• Exercises to complete:
a. From the text on the far right, set down exactly the part that begins at the words "Far-right conspiracy theories" and stops after the words "as exploitable resources.".
b. List every percentage figure in the text on the far right, and give what each one measures.
c. State whether each statement agrees with the text on the far right. Answer yes or no, and quote the deciding words.
(i) Germany showed the highest level of support for the Black Lives Matter protests.
(ii) Support in the UK was higher than in Sweden.
(iii) The group Serbian Action treats feminism as a mental disease.

• Text passage:
* * *
The report authors found that “some elements of the far-right that have traditionally distanced themselves from open racial politics, promoting instead ‘cultural nationalism’, have become more willing and open to explicitly racial politics in response to Black Lives Matter protests.”

The UK and Sweden had the second highest level of support for the Black Lives Matter protests, with 51% having a positive attitude towards the movement. Germany was top, at 52%, while Hungary had the lowest level of support – only 23% of respondents said they strongly agreed or agreed with the statement “I sympathise with the Black Lives Matter protests in highlighting racism and discrimination experienced by minority communities.”


Anti-Feminism on the Rise

Misogyny is closely intertwined with far-right politics, with sexism and male entitlement often acting as a gateway drug to white supremacism. 

Far-right conspiracy theories around the Great Replacement – the belief that white people in the Global North, Australia and New Zealand are being “replaced” by black and minority ethnic people due to immigration and low white birth rates – are often accompanied by anti-abortion views that treat women’s bodies as exploitable resources. 

In Ireland, where abortion was made legal followng a 2018 referendum, far-right groups “often combine antiimmigrant/refugee tropes with a hardline anti abortion rhetoric” with those who support abortion rights “deemed complicit in the “plot” to “replace” the native population, through a reduction in the native-born population.”

Similarly, online subcultures such as incels and Red Pillers – misogynistic groups who resent women for not having sex with them and believe there is a ‘war on men’ – often express violently racist sentiments towards black and Muslim people. 

In the Western Balkans, far-right movements often see feminism as a threat to traditional values. The far-right group Serbian Action views “Marxism, feminism and homosexuality [as] against the laws of nature. Feminism is defined as a mental disease.”
* * *
• Data:
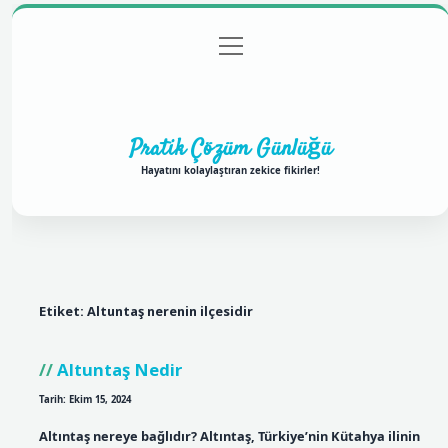
menüyü
Anasayfa
Gizlilik Politikası
Yasal Uyarı
aç
Hakkımızda
Pratik Çözüm Günlüğü
Hayatını kolaylaştıran zekice fikirler!
Etiket:
Altuntaş nerenin ilçesidir
Altuntaş Nedir
Tarih: Ekim 15, 2024
Altıntaş nereye bağlıdır? Altıntaş, Türkiye’nin Kütahya ilinin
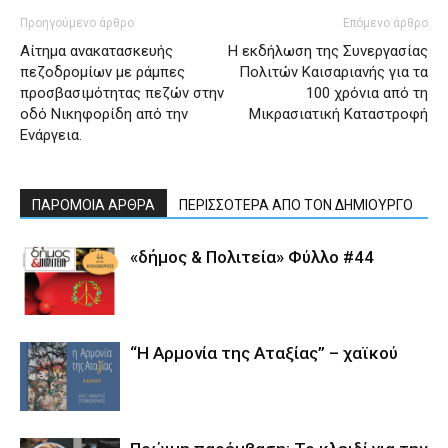
Προηγούμενο άρθρο
Επόμενο άρθρο
Αίτημα ανακατασκευής
Η εκδήλωση της Συνεργασίας
πεζοδρομίων με ράμπες
Πολιτών Καισαριανής για τα
προσβασιμότητας πεζών στην
100 χρόνια από τη
οδό Νικηφορίδη από την
Μικρασιατική Καταστροφή
Ενάργεια.
ΠΑΡΟΜΟΙΑ ΑΡΘΡΑ
ΠΕΡΙΣΣΟΤΕΡΑ ΑΠΟ ΤΟΝ ΔΗΜΙΟΥΡΓΟ
«δήμος & Πολιτεία» Φύλλο #44
“Η Αρμονία της Αταξίας” – χαϊκού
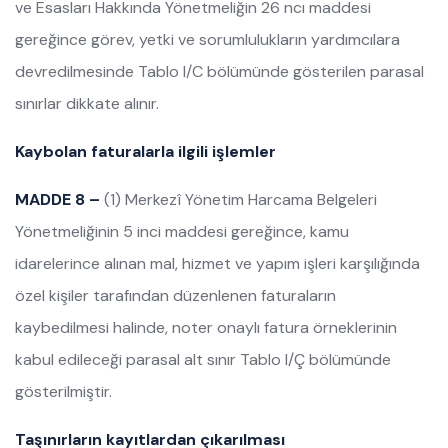
ve Esasları Hakkında Yönetmeliğin 26 ncı maddesi
gereğince görev, yetki ve sorumlulukların yardımcılara
devredilmesinde Tablo I/C bölümünde gösterilen parasal
sınırlar dikkate alınır.
Kaybolan faturalarla ilgili işlemler
MADDE 8 –
(1) Merkezî Yönetim Harcama Belgeleri
Yönetmeliğinin 5 inci maddesi gereğince, kamu
idarelerince alınan mal, hizmet ve yapım işleri karşılığında
özel kişiler tarafından düzenlenen faturaların
kaybedilmesi halinde, noter onaylı fatura örneklerinin
kabul edileceği parasal alt sınır Tablo I/Ç bölümünde
gösterilmiştir.
Taşınırların kayıtlardan çıkarılması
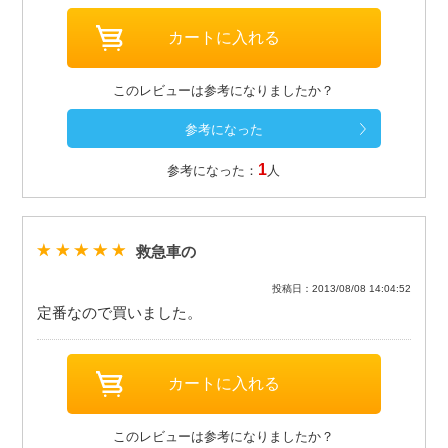
このレビューは参考になりましたか？
1
参考になった：
人
救急車の
投稿日：2013/08/08 14:04:52
定番なので買いました。
このレビューは参考になりましたか？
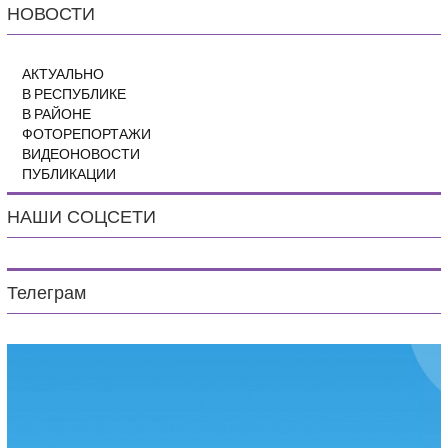
НОВОСТИ
АКТУАЛЬНО
В РЕСПУБЛИКЕ
В РАЙОНЕ
ФОТОРЕПОРТАЖИ
ВИДЕОНОВОСТИ
ПУБЛИКАЦИИ
НАШИ СОЦСЕТИ
Телеграм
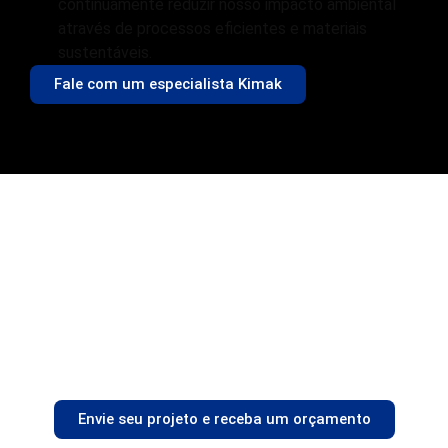
continuamente reduzir nosso impacto ambiental
através de processos eficientes e materiais
sustentáveis.
Fale com um especialista Kimak
Projetos
personalizados
Envie o seu projeto para nós e receba um
orçamento personalizado. Executamos conforme
a sua necessidade, com precisão e qualidade.
Envie seu projeto e receba um orçamento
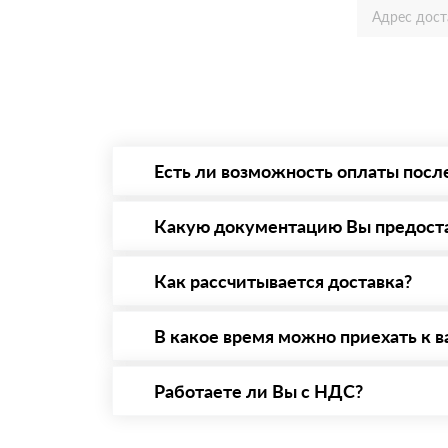
Есть ли возможность оплаты посл
Да. Самый распространенный способ оплаты 
то Вы вправе от него отказаться.
Какую документацию Вы предост
С каждой товарной позицией мы предоставл
Как рассчитывается доставка?
После оформления заявки с Вами свяжется п
стоимости и сроков доставки, которые впос
В какое время можно приехать к в
Вы можете приехать к нам в офис по адресу:
Работаете ли Вы с НДС?
Да, мы работаем с НДС 20% — то есть на о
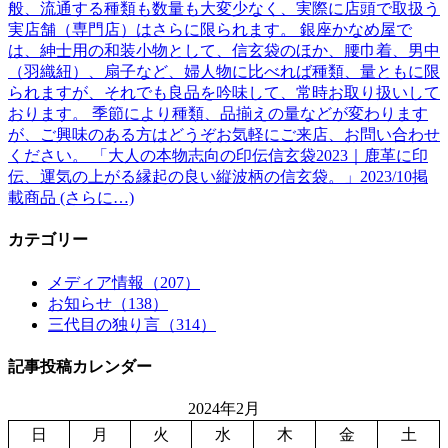
般、流通する種類も数量も大変少なく、実際に店頭で取扱う
実店舗（専門店）はさらに限られます。 銀座かなめ屋で
は、紳士用の和装小物として、信玄袋のほか、腰巾着、男中
（羽織紐）、扇子など、婦人物に比べれば種類、量ともに限
られますが、それでも良品を吟味して、常時お取り扱いして
おります。 季節により種類、品揃えの量などが変わります
が、ご興味のある方はどうぞお気軽にご来店、お問い合わせ
ください。 「大人の本物志向の印伝信玄袋2023｜鹿革に印
伝、運気の上がる縁起の良い縦波柄の信玄袋。」2023/10掲
載商品 (さらに…)
カテゴリー
メディア情報（207）
お知らせ（138）
三代目の独り言（314）
記事投稿カレンダー
2024年2月
日
月
火
水
木
金
土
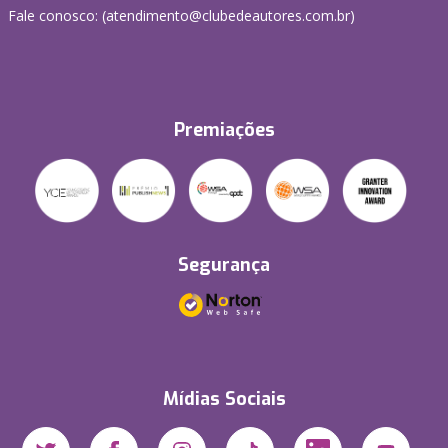
Fale conosco: (atendimento@clubedeautores.com.br)
Premiações
Segurança
Mídias Sociais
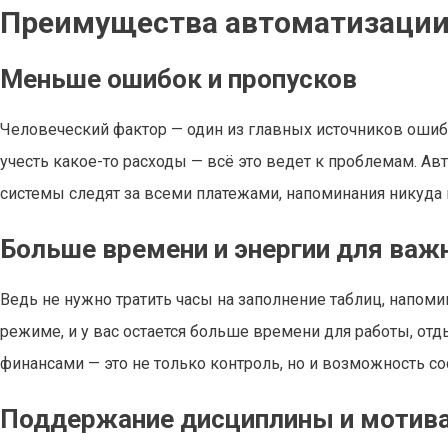
Преимущества автоматизации
Меньше ошибок и пропусков
Человеческий фактор — один из главных источников ошибо
учесть какое-то расходы — всё это ведет к проблемам. Ав
системы следят за всеми платежами, напоминания никуда 
Больше времени и энергии для важ
Ведь не нужно тратить часы на заполнение таблиц, напоми
режиме, и у вас остается больше времени для работы, от
финансами — это не только контроль, но и возможность с
Поддержание дисциплины и мотив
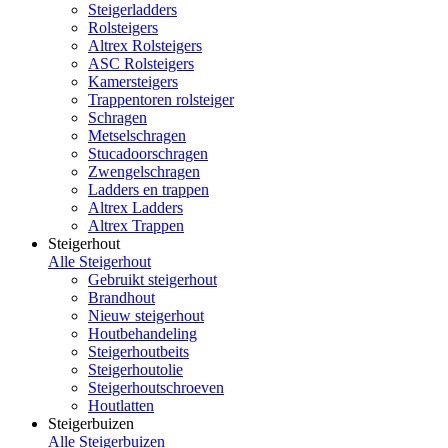
Steigerladders
Rolsteigers
Altrex Rolsteigers
ASC Rolsteigers
Kamersteigers
Trappentoren rolsteiger
Schragen
Metselschragen
Stucadoorschragen
Zwengelschragen
Ladders en trappen
Altrex Ladders
Altrex Trappen
Steigerhout
Alle Steigerhout
Gebruikt steigerhout
Brandhout
Nieuw steigerhout
Houtbehandeling
Steigerhoutbeits
Steigerhoutolie
Steigerhoutschroeven
Houtlatten
Steigerbuizen
Alle Steigerbuizen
* * *
• Solved problems:
a.
Far-right conspiracy theories around the Great Replacement – the belief that white people in the Global North, Australia and New Zealand are being “replaced” by black and minority ethnic people due to immigration and low white birth rates – are often accompanied by anti-abortion views that treat women’s bodies as exploitable resources.

b.
- 51%: the share with a positive attitude toward the Black Lives Matter movement in the UK and in Sweden.
- 52%: the level of support in Germany, the highest.
- 23%: the share of respondents in Hungary who strongly agreed or agreed with the statement of sympathy, the lowest.

c.
(i) Yes: "Germany was top, at 52%"
(ii) No: "The UK and Sweden had the second highest level of support for the Black Lives Matter protests, with 51%"
(iii) Yes: "Feminism is defined as a mental disease."